BEGIN Extracted data

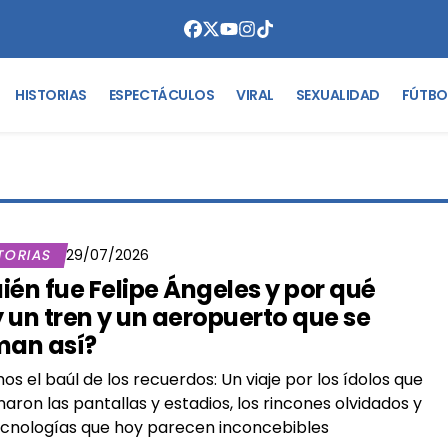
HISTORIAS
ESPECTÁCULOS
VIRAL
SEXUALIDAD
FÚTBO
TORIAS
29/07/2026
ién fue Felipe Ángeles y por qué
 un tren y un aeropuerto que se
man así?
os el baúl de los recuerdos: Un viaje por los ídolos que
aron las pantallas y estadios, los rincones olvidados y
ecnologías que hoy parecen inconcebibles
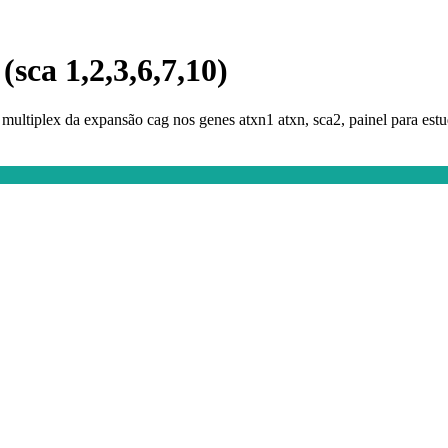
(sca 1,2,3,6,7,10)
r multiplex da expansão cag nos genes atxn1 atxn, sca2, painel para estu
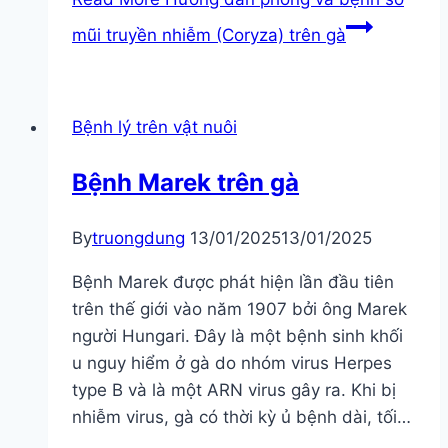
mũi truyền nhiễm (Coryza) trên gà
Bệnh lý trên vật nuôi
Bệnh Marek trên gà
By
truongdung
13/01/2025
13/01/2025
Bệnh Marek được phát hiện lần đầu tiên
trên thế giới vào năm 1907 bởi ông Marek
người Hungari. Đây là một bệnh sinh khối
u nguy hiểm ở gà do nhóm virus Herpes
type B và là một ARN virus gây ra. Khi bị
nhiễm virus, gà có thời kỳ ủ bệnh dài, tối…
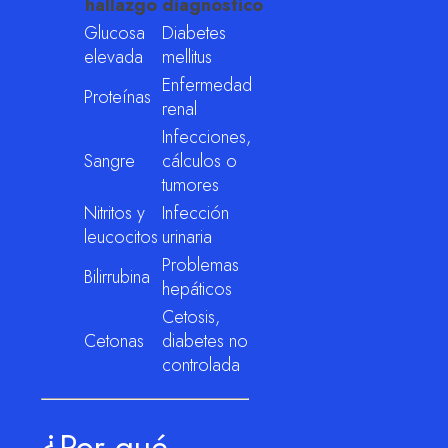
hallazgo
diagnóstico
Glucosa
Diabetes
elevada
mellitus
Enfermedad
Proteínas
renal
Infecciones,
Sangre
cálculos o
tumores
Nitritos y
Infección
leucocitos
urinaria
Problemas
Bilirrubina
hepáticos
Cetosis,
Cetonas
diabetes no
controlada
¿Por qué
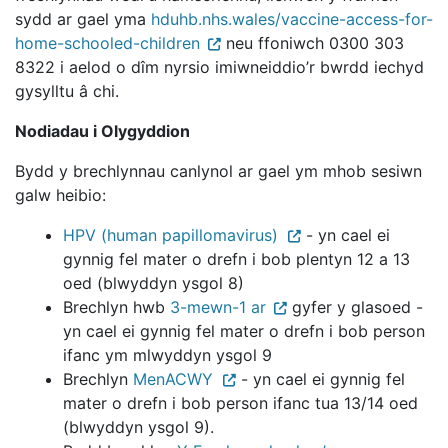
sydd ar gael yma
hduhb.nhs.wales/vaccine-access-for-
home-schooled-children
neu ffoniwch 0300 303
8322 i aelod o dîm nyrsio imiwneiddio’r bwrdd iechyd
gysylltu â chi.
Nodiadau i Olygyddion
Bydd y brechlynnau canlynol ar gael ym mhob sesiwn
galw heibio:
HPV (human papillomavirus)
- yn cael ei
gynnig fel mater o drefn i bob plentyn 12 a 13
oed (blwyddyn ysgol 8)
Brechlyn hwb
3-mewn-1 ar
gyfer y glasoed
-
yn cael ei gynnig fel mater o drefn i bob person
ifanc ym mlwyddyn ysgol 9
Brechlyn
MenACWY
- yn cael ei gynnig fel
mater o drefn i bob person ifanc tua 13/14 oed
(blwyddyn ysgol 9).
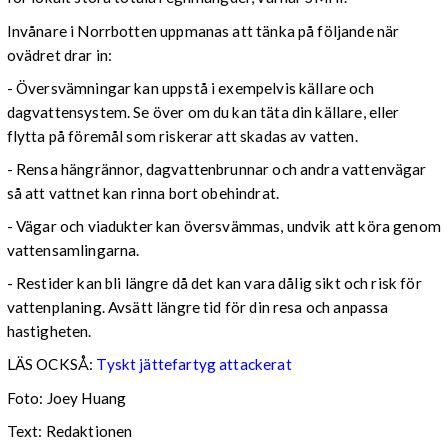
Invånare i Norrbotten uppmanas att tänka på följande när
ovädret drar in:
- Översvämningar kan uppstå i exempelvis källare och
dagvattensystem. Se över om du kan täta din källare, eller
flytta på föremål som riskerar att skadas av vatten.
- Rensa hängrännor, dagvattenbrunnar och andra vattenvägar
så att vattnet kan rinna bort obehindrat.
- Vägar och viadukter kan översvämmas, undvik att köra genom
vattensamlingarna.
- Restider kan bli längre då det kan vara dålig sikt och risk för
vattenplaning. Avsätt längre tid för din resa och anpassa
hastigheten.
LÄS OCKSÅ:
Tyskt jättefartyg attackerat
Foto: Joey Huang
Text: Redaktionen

END Extracted data

• _Aim of the exercise_
Copy the stretch of the records above that runs from the line with "- Rensa hängrännor, dagvattenbrunnar" through the line with "- Restider kan". Both end lines belong in the copy, and nothing else does.

• _Expected answer_
- Rensa hängrännor, dagvattenbrunnar och andra vattenvägar
så att vattnet kan rinna bort obehindrat.
- Vägar och viadukter kan översvämmas, undvik att köra genom
vattensamlingarna.
- Restider kan bli längre då det kan vara dålig sikt och risk för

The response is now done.